▸ **Problem**: Return every line of text in the material below verbatim, leaving out the pictures.

▸ **Entries supplied**:

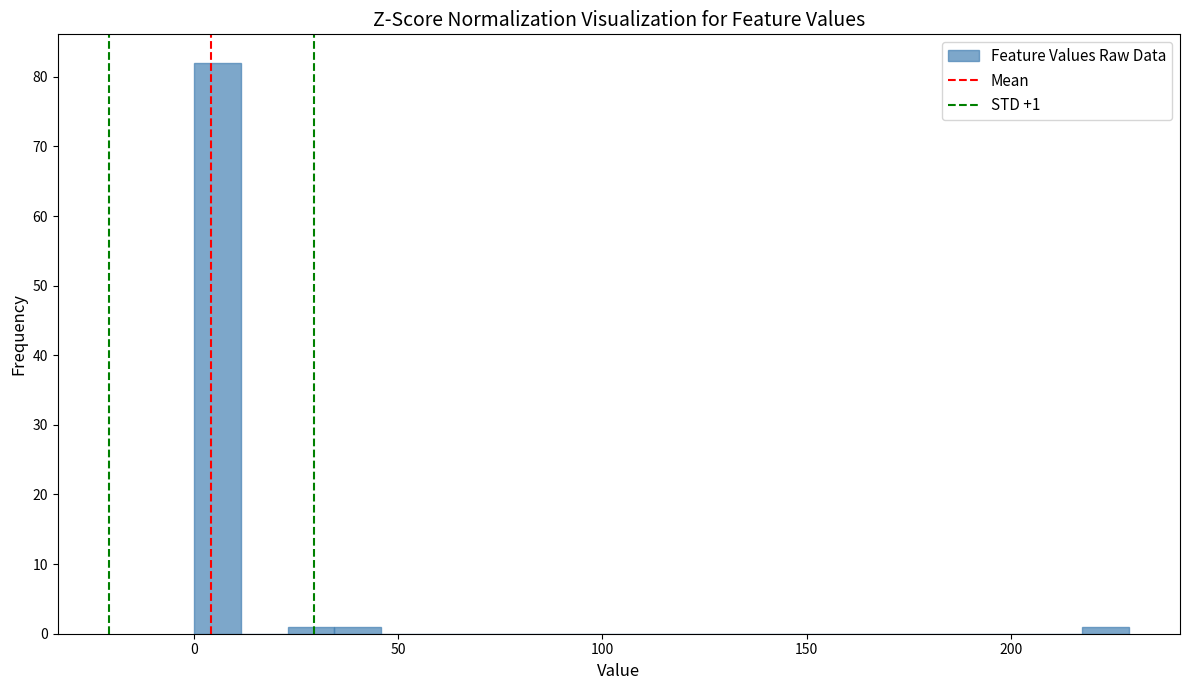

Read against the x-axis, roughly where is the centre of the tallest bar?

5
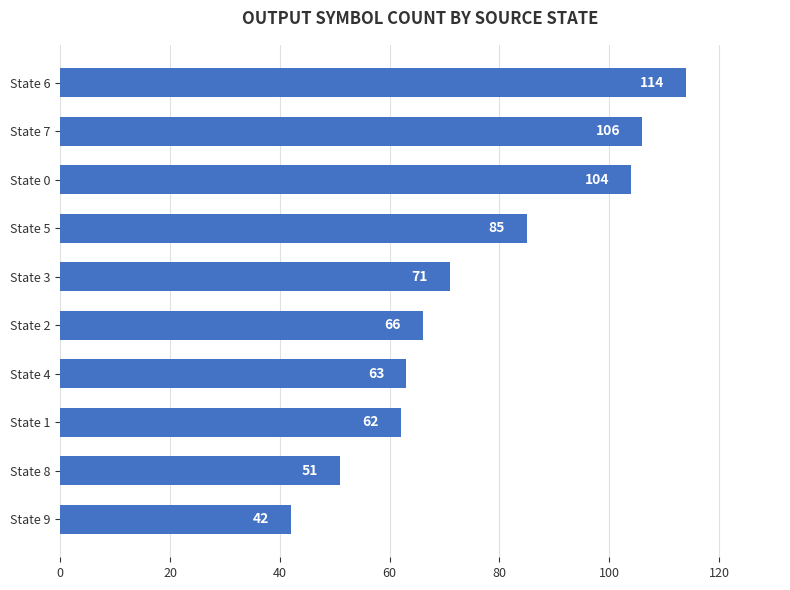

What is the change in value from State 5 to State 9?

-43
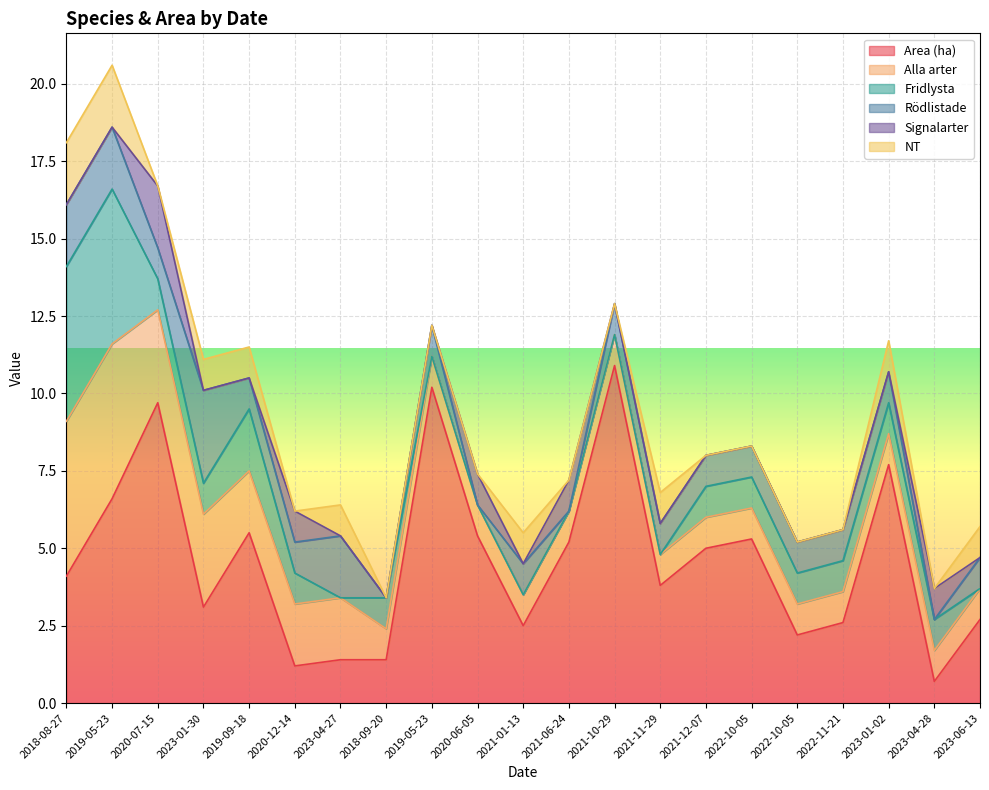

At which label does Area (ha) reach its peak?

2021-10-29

▸ **Answer box**:
Read against the x-axis, roughly where is the centre of the tallest bar?

5

What is the change in value from State 5 to State 9?

-43

At which label does Area (ha) reach its peak?

2021-10-29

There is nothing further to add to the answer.